Co- and super-infection: persistent replication of both HIV-1 strains?
L Perrin, Laboratory of Virology Geneva University, Switzerland
BACKGROUND: In co-infected individuals two or more HIV-1 strains established close to the time of PHI (primary HIV infection, aka acute HIV infection), whereas in super-infection a second strain established several months to years after PHI. Does this lead over time to differential replication of the strains?
PATIENTS AND METHODS: Three intravenous drug users (IVDUs) co-infected with B subtype and CRF-11, two IVDUs initially infected with B subtype and later on infected with CRF-11. Population sequencing of reverse transcriptase, protease and gag p24, subtype-specific nested PCR with a first generic PCR (amplification of a 1397 bp gag/pol fragment -1872-3251 in ref to HXB2-) followed by a nested B and CRF-11- specific PCR. Population sequencing of the B and CRF-11 amplicons.
RESULTS: Using subtype-specific PCR and limiting dilutions with constant amount of the heterologous subtype (250000 HIV-1 RNA copies) and decreasing amount of the homologous subtype (1000-10 HIV-1 RNA copies), the detection limit was <10 copies of the homologous subtype in 250000 copies of the heterologous subtype, and there was no amplification of the heterologous subtype in presence of 250000 copies.
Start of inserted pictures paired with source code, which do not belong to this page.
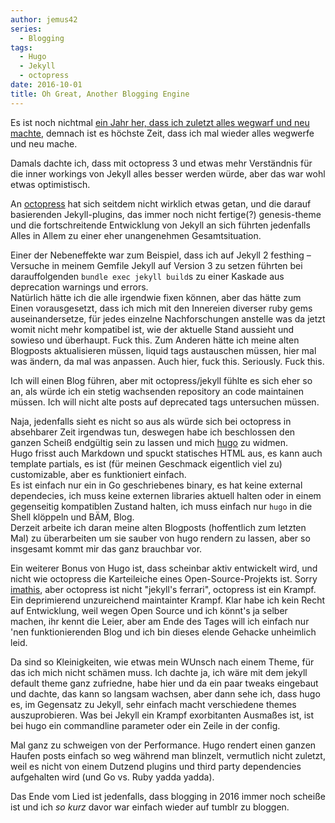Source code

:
 ```yaml
---
author: jemus42
series:
  - Blogging
tags:
  - Hugo
  - Jekyll
  - octopress
date: 2016-10-01
title: Oh Great, Another Blogging Engine
---
```


Es ist noch nichtmal [ein Jahr her, dass ich zuletzt alles wegwarf und neu machte](/2015/11/oh-its-octopress.-again./), demnach ist es höchste Zeit, dass ich mal wieder alles wegwerfe und neu mache.

Damals dachte ich, dass mit octopress 3 und etwas mehr Verständnis für die inner workings von Jekyll alles besser werden würde, aber das war wohl etwas optimistisch.  

An [octopress](https://github.com/octopress/octopress) hat sich seitdem nicht wirklich etwas getan, und die darauf basierenden Jekyll-plugins, das immer noch nicht fertige(?) genesis-theme und die fortschreitende Entwicklung von Jekyll an sich führten jedenfalls Alles in Allem zu einer eher unangenehmen Gesamtsituation.  

Einer der Nebeneffekte war zum Beispiel, dass ich auf Jekyll 2 festhing – Versuche in meinem Gemfile Jekyll auf Version 3 zu setzen führten bei darauffolgenden `bundle exec jekyll build`s zu einer Kaskade aus deprecation warnings und errors.  
Natürlich hätte ich die alle irgendwie fixen können, aber das hätte zum Einen vorausgesetzt, dass ich mich mit den Innereien diverser ruby gems auseinandersetze, für jedes einzelne Nachforschungen anstelle was da jetzt womit nicht mehr kompatibel ist, wie der aktuelle Stand aussieht und sowieso und überhaupt. Fuck this. Zum Anderen hätte ich meine alten Blogposts aktualisieren müssen, liquid tags austauschen müssen, hier mal was ändern, da mal was anpassen. Auch hier, fuck this. Seriously. Fuck this.  

Ich will einen Blog führen, aber mit octopress/jekyll fühlte es sich eher so an, als würde ich ein stetig wachsenden repository an code maintainen müssen. Ich will nicht alte posts auf deprecated tags untersuchen müssen.  

Naja, jedenfalls sieht es nicht so aus als würde sich bei octopress in absehbarer Zeit irgendwas tun, deswegen habe ich beschlossen den ganzen Scheiß endgültig sein zu lassen und mich [hugo](http://gohugo.io/) zu widmen.  
Hugo frisst auch Markdown und spuckt statisches HTML aus, es kann auch template partials, es ist (für meinen Geschmack eigentlich viel zu) customizable, aber es funktioniert einfach.  
Es ist einfach nur ein in Go geschriebenes binary, es hat keine external dependecies, ich muss keine externen libraries aktuell halten oder in einem gegenseitig kompatiblen Zustand halten, ich muss einfach nur `hugo` in die Shell klöppeln und BÄM, Blog.  
Derzeit arbeite ich daran meine alten Blogposts (hoffentlich zum letzten Mal) zu überarbeiten um sie sauber von hugo rendern zu lassen, aber so insgesamt kommt mir das ganz brauchbar vor.  

Ein weiterer Bonus von Hugo ist, dass scheinbar aktiv entwickelt wird, und nicht wie octopress die Karteileiche eines Open-Source-Projekts ist. Sorry [imathis](https://github.com/imathis), aber octopress ist nicht "jekyll's ferrari", octopress ist ein Krampf. Ein deprimierend unzureichend maintainter Krampf. Klar habe ich kein Recht auf Entwicklung, weil wegen Open Source und ich könnt's ja selber machen, ihr kennt die Leier, aber am Ende des Tages will ich einfach nur 'nen funktionierenden Blog und ich bin dieses elende Gehacke unheimlich leid.  

Da sind so Kleinigkeiten, wie etwas mein WUnsch nach einem Theme, für das ich mich nicht schämen muss. Ich dachte ja, ich wäre mit dem jekyll default theme ganz zufriedne, habe hier und da ein paar tweaks eingebaut und dachte, das kann so langsam wachsen, aber dann sehe ich, dass hugo es, im Gegensatz zu Jekyll, sehr einfach macht verschiedene themes auszuprobieren. Was bei Jekyll ein Krampf exorbitanten Ausmaßes ist, ist bei hugo ein commandline parameter oder ein Zeile in der config.  

Mal ganz zu schweigen von der Performance. Hugo rendert einen ganzen Haufen posts einfach so weg während man blinzelt, vermutlich nicht zuletzt, weil es nicht von einem Dutzend plugins und third party dependencies aufgehalten wird (und Go vs. Ruby yadda yadda).

Das Ende vom Lied ist jedenfalls, dass blogging in 2016 immer noch scheiße ist und ich *so kurz* davor war einfach wieder auf tumblr zu bloggen.
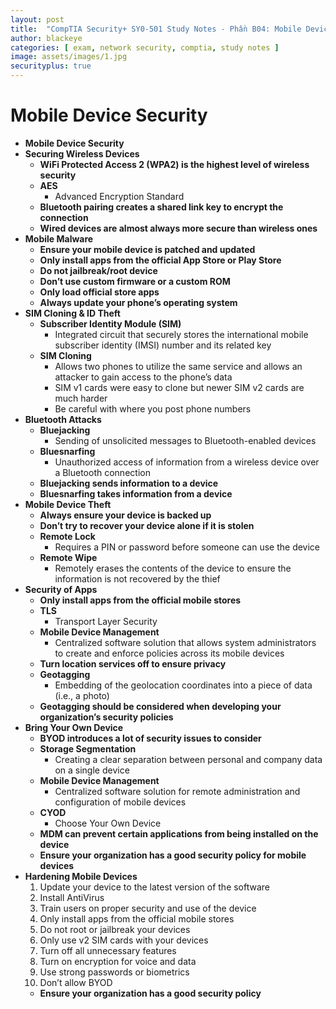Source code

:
 ```yaml
---
layout: post
title:  "CompTIA Security+ SY0-501 Study Notes - Phần B04: Mobile Device Security"
author: blackeye
categories: [ exam, network security, comptia, study notes ]
image: assets/images/1.jpg
securityplus: true
---
```

# Mobile Device Security
* **Mobile Device Security**
* **Securing Wireless Devices**
    * **WiFi Protected Access 2 (WPA2) is the highest level of wireless security**
    * **AES**
        * Advanced Encryption Standard
    * **Bluetooth pairing creates a shared link key to encrypt the connection**
    * **Wired devices are almost always more secure than wireless ones**
* **Mobile Malware**
    * **Ensure your mobile device is patched and updated**
    * **Only install apps from the official App Store or Play Store**
    * **Do not jailbreak/root device**
    * **Don’t use custom firmware or a custom ROM**
    * **Only load official store apps**
    * **Always update your phone’s operating system**
* **SIM Cloning & ID Theft**
    * **Subscriber Identity Module (SIM)**
        * Integrated circuit that securely stores the international mobile subscriber identity (IMSI) number and its related key
    * **SIM Cloning**
        * Allows two phones to utilize the same service and allows an attacker to gain access to the phone’s data
        * SIM v1 cards were easy to clone but newer SIM v2 cards are much harder
        * Be careful with where you post phone numbers
* **Bluetooth Attacks**
    * **Bluejacking**
        * Sending of unsolicited messages to Bluetooth-enabled devices
    * **Bluesnarfing**
        * Unauthorized access of information from a wireless device over a
        Bluetooth connection
    * **Bluejacking sends information to a device**
    * **Bluesnarfing takes information from a device**
* **Mobile Device Theft**
    * **Always ensure your device is backed up**
    * **Don’t try to recover your device alone if it is stolen**
    * **Remote Lock**
        * Requires a PIN or password before someone can use the device
    * **Remote Wipe**
        * Remotely erases the contents of the device to ensure the information is
        not recovered by the thief
* **Security of Apps**
    * **Only install apps from the official mobile stores**
    * **TLS**
        * Transport Layer Security
    * **Mobile Device Management**
        * Centralized software solution that allows system administrators to create
        and enforce policies across its mobile devices
    * **Turn location services off to ensure privacy**
    * **Geotagging**
        * Embedding of the geolocation coordinates into a piece of data (i.e., a
        photo)
    * **Geotagging should be considered when developing your organization’s security policies**
* **Bring Your Own Device**
    * **BYOD introduces a lot of security issues to consider**
    * **Storage Segmentation**
        * Creating a clear separation between personal and company data on a
        single device
    * **Mobile Device Management**
        * Centralized software solution for remote administration and
        configuration of mobile devices
    * **CYOD**
        * Choose Your Own Device
    * **MDM can prevent certain applications from being installed on the device**
    * **Ensure your organization has a good security policy for mobile devices**
* **Hardening Mobile Devices**
    1. Update your device to the latest version of the software
    2. Install AntiVirus
    3. Train users on proper security and use of the device
    4. Only install apps from the official mobile stores
    5. Do not root or jailbreak your devices
    6. Only use v2 SIM cards with your devices
    7. Turn off all unnecessary features
    8. Turn on encryption for voice and data
    9. Use strong passwords or biometrics
    10. Don’t allow BYOD
    * **Ensure your organization has a good security policy**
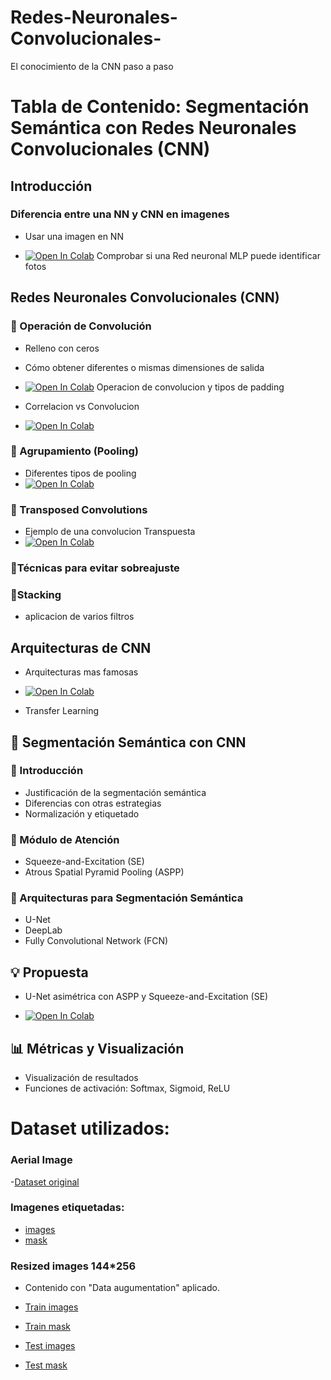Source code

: # Redes-Neuronales-Convolucionales-
El conocimiento de la CNN paso a paso

# Tabla de Contenido: Segmentación Semántica con Redes Neuronales Convolucionales (CNN)

##  Introducción

### Diferencia entre una NN y CNN en imagenes 
- Usar una imagen en NN
  
- [![Open In Colab](https://colab.research.google.com/assets/colab-badge.svg)](https://colab.research.google.com/drive/1RJKOaMHe1_11tGaG3E8CVuAqrxo_gUe9?usp=sharing) Comprobar si una Red neuronal MLP puede identificar fotos 


##  Redes Neuronales Convolucionales (CNN)

### 🔹 Operación de Convolución
- Relleno con ceros
- Cómo obtener diferentes o mismas dimensiones de salida
- [![Open In Colab](https://colab.research.google.com/assets/colab-badge.svg)](https://colab.research.google.com/drive/1Z-Ybvw_PrUTeFeJbeA21WSuIlo5EIxbv?usp=sharing) Operacion de convolucion y tipos de padding

- Correlacion vs Convolucion
-  [![Open In Colab](https://colab.research.google.com/assets/colab-badge.svg)](https://colab.research.google.com/drive/1mwGYbPpoMVOBsLEMZLfVD5S-3q3Ic3_A?usp=sharing)
  
### 🔹 Agrupamiento (Pooling)
- Diferentes tipos de pooling
-  [![Open In Colab](https://colab.research.google.com/assets/colab-badge.svg)](https://colab.research.google.com/drive/1YtoEnzxyg-5C7eRcixpe5D3FSTsq07IY?usp=sharing)
    

### 🔹 Transposed Convolutions

- Ejemplo de una convolucion Transpuesta
- [![Open In Colab](https://colab.research.google.com/assets/colab-badge.svg)](https://colab.research.google.com/drive/1q5hxN-4vlBm-8WEEk4kao9CivQ4d2P1h?usp=sharing)


### 🔹Técnicas para evitar sobreajuste

### 🔹Stacking
- aplicacion de varios filtros

## Arquitecturas de CNN
- Arquitecturas mas famosas
- [![Open In Colab](https://colab.research.google.com/assets/colab-badge.svg)](https://colab.research.google.com/drive/1aPZRKTSR96DJwKQXqSQJNr27Hw13eF7y?usp=sharing)

- Transfer Learning


## 🧩 Segmentación Semántica con CNN

### 🔹 Introducción
- Justificación de la segmentación semántica
- Diferencias con otras estrategias
- Normalización y etiquetado

### 🔹 Módulo de Atención
- Squeeze-and-Excitation (SE)
- Atrous Spatial Pyramid Pooling (ASPP)

### 🔹 Arquitecturas para Segmentación Semántica
- U-Net
- DeepLab
- Fully Convolutional Network (FCN)

## 💡 Propuesta
- U-Net asimétrica con ASPP y Squeeze-and-Excitation (SE)

-  [![Open In Colab](https://colab.research.google.com/assets/colab-badge.svg)](https://colab.research.google.com/drive/1Xpds6dZAJp3WUjKxSCxZDLcM7sENCASG?usp=sharing) 

## 📊 Métricas y Visualización
- Visualización de resultados
- Funciones de activación: Softmax, Sigmoid, ReLU




# Dataset utilizados:
### Aerial Image 
-[Dataset original](https://drive.google.com/drive/folders/1b8x8gcbLaAOrkQkrd_NwwDtAM1IsfE6i?usp=drive_link)

### Imagenes etiquetadas: 
- [images](https://drive.google.com/drive/folders/1WEA1YBhYZTqzvI33has5lVzKrWWR-p7z?usp=sharing)
- [mask](https://drive.google.com/drive/folders/1SOjdx6cr-rytFdPGxf3H55oEvFfoxTDc?usp=sharing)

### Resized images 144*256
- Contenido con "Data augumentation" aplicado.
  
- [Train images](https://drive.google.com/drive/folders/17u7ic4yVK5OKAgUNxaavA_MYDV43hlSB?usp=sharing)
- [Train mask](https://drive.google.com/drive/folders/17r4BFINRYrp-IQW4R4slPWqb2RBbwWEU?usp=sharing)
- [Test images](https://drive.google.com/drive/folders/17vhfswQkh9ABQly2H2nDIQBoX0Gebe4e?usp=sharing)
- [Test mask](https://drive.google.com/drive/folders/17w541LC2OM-0ABVaaTfNgTbPzBv8tqaH?usp=sharing)
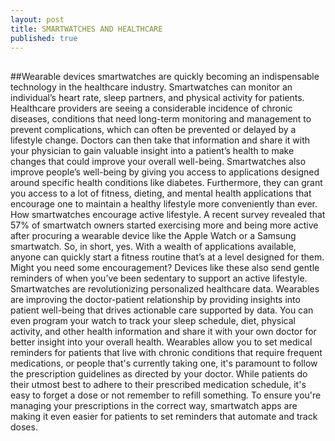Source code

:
 ```yaml
---
layout: post
title: SMARTWATCHES AND HEALTHCARE
published: true
---
```

##




##Wearable devices smartwatches are quickly becoming an indispensable technology in the healthcare industry. Smartwatches can monitor an individual’s heart rate, sleep partners, and physical activity for patients. Healthcare providers are seeing a considerable incidence of chronic diseases, conditions that need long-term monitoring and management to prevent complications, which can often be prevented or delayed by a lifestyle change.  Doctors can then take that information and share it with your physician to gain valuable insight into a patient’s health to make changes that could improve your overall well-being.
Smartwatches also improve people’s well-being by giving you access to applications designed around specific health conditions like diabetes. Furthermore, they can grant you access to a lot of fitness, dieting, and mental health applications that encourage one to maintain a healthy lifestyle more conveniently than ever.
 How smartwatches encourage active lifestyle. A recent survey revealed that 57% of smartwatch owners started exercising more and being more active after procuring a wearable device like the Apple Watch or a Samsung smartwatch. So, in short, yes. With a wealth of applications available, anyone can quickly start a fitness routine that’s at a level designed for them. Might you need some encouragement? Devices like these also send gentle reminders of when you’ve been sedentary to support an active lifestyle.
Smartwatches are revolutionizing personalized healthcare data. Wearables are improving the doctor-patient relationship by providing insights into patient well-being that drives actionable care supported by data. You can even program your watch to track your sleep schedule, diet, physical activity, and other health information and share it with your own doctor for better insight into your overall health.
Wearables allow you to set medical reminders for patients that live with chronic conditions that require frequent medications, or people that's currently taking one, it's paramount to follow the prescription guidelines as directed by your doctor. While patients do their utmost best to adhere to their prescribed medication schedule, it's easy to forget a dose or not remember to refill something. To ensure you're managing your prescriptions in the correct way, smartwatch apps are making it even easier for patients to set reminders that automate and track doses.
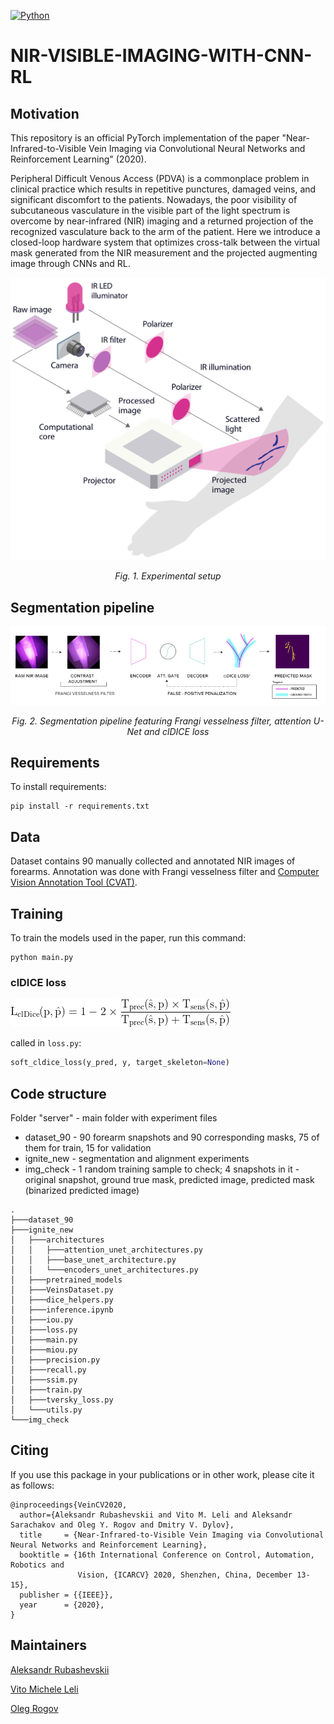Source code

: [![Python](https://img.shields.io/badge/python-3.6-blue.svg)](https://python.org)

# NIR-VISIBLE-IMAGING-WITH-CNN-RL
## Motivation
This repository is an official PyTorch implementation of the paper "Near-Infrared-to-Visible Vein Imaging via Convolutional Neural Networks and Reinforcement  Learning" (2020). 

Peripheral Difficult Venous Access (PDVA) is a commonplace problem in clinical practice which results in repetitive punctures, damaged veins, and significant discomfort to the patients. Nowadays, the poor visibility of subcutaneous vasculature in the visible part of the light spectrum is overcome by near-infrared (NIR) imaging and a returned projection of the recognized vasculature back to the arm of the patient. Here we introduce a closed-loop hardware system that optimizes cross-talk between the virtual mask generated from the NIR measurement and the projected augmenting image through CNNs and RL.

<p align="center">
<img src="https://github.com/cviaai/NIR-VISIBLE-IMAGING-WITH-CNN-RL/blob/master/img/Experimental_setup_scheme.png" width="600">
</p>

</p>
<p align="center">
<em> Fig. 1. Experimental setup </em><br>
</p>

## Segmentation pipeline
![Segmentation pipeline](https://github.com/cviaai/NIR-VISIBLE-IMAGING-WITH-CNN-RL/blob/master/img/pipeline.PNG)

</p>
<p align="center">
<em> Fig. 2. Segmentation pipeline featuring Frangi vesselness filter, attention U-Net and clDICE loss </em><br>
</p>

## Requirements
To install requirements:

```setup
pip install -r requirements.txt
```

## Data
Dataset contains 90 manually collected and annotated NIR images of forearms. Annotation was done with Frangi vesselness filter and [Computer Vision Annotation Tool (CVAT)](https://github.com/openvinotoolkit/cvat).

## Training

To train the models used in the paper, run this command:

```train
python main.py
```
### clDICE loss 

![loss](https://github.com/cviaai/NIR-VISIBLE-IMAGING-WITH-CNN-RL/blob/master/img/cldice.gif)

called in ```loss.py```:
```python
soft_cldice_loss(y_pred, y, target_skeleton=None)
```

## Code structure 
Folder "server" - main folder with experiment files
* dataset_90 - 90 forearm snapshots and 90 corresponding masks, 75 of them for train, 15 for validation
* ignite_new - segmentation and alignment experiments
* img_check - 1 random training sample to check; 4 snapshots in it - original snapshot, ground true mask, predicted image, predicted mask (binarized predicted image)
```
.
├───dataset_90
├───ignite_new
│   ├───architectures
│   │   ├───attention_unet_architectures.py
│   │   ├───base_unet_architecture.py
│   │   └───encoders_unet_architectures.py
│   ├───pretrained_models
│   ├───VeinsDataset.py
│   ├───dice_helpers.py
│   ├───inference.ipynb
│   ├───iou.py
│   ├───loss.py
│   ├───main.py
│   ├───miou.py
│   ├───precision.py
│   ├───recall.py
│   ├───ssim.py
│   ├───train.py
│   ├───tversky_loss.py
│   └───utils.py
└───img_check
```

## Citing
If you use this package in your publications or in other work, please cite it as follows:
```
@inproceedings{VeinCV2020,
  author={Aleksandr Rubashevskii and Vito M. Leli and Aleksandr Sarachakov and Oleg Y. Rogov and Dmitry V. Dylov},
  title     = {Near-Infrared-to-Visible Vein Imaging via Convolutional Neural Networks and Reinforcement Learning},
  booktitle = {16th International Conference on Control, Automation, Robotics and
               Vision, {ICARCV} 2020, Shenzhen, China, December 13-15},
  publisher = {{IEEE}},
  year      = {2020},
}
```

## Maintainers
[Aleksandr Rubashevskii](https://github.com/rubaha96)

[Vito Michele Leli](https://github.com/vitomichele)

[Oleg Rogov](https://github.com/olegrgv)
In the three co-infected patients, both CRF-11 and B sub-types were detected in plasma and proviral DNA analysed over a follow-up of 14, 20 and 24 months, respectively. Two of the three patients had viraemia >400000 copies/ml during the follow-up. A genetic tree based on sequences of the B-specific amplicons of 10 IVDUs infected with B subtypes and of the three co-infected patients indicated that two of three co-infected patients were infected with different B strains. The two super-infected patients, initially infected by a B subtype, can be referred as LTNPs since they control their viraemia without treatment to <50 copies/ml and had <500 CD4/mm 3 for, respectively, 3 and 5 years before becoming infected with CRF-11. In these two patients, super-infection with CRF-11 was associated with high viraemia, steep drop in CD4 and an acute retroviral syndrome (ARS). CFR-11 was the only detectable subtype in the plasma at the time of super-infection and later on in follow-up samples. Both sub-types were detectable in proviral DNA after the super-infection and during the follow-up. Genetic trees performed on B and CRF-11 amplicons indicate that the patients were initially infected with different B strains, whereas results for CRF-11 were inconclusive due to the high degree of homogeneity of sequences of the CRF-11 amplicons for both the super-infected IVDUs and other IVDUs infected with CRF-11 only.
CONCLUSIONS: In co-infected patients both HIV-1 subtypes persist during the follow-up, whereas in super-infected patients, despite massive immune activation associated with the ARS at the time of super-infection, only the second strain was detectable in plasma.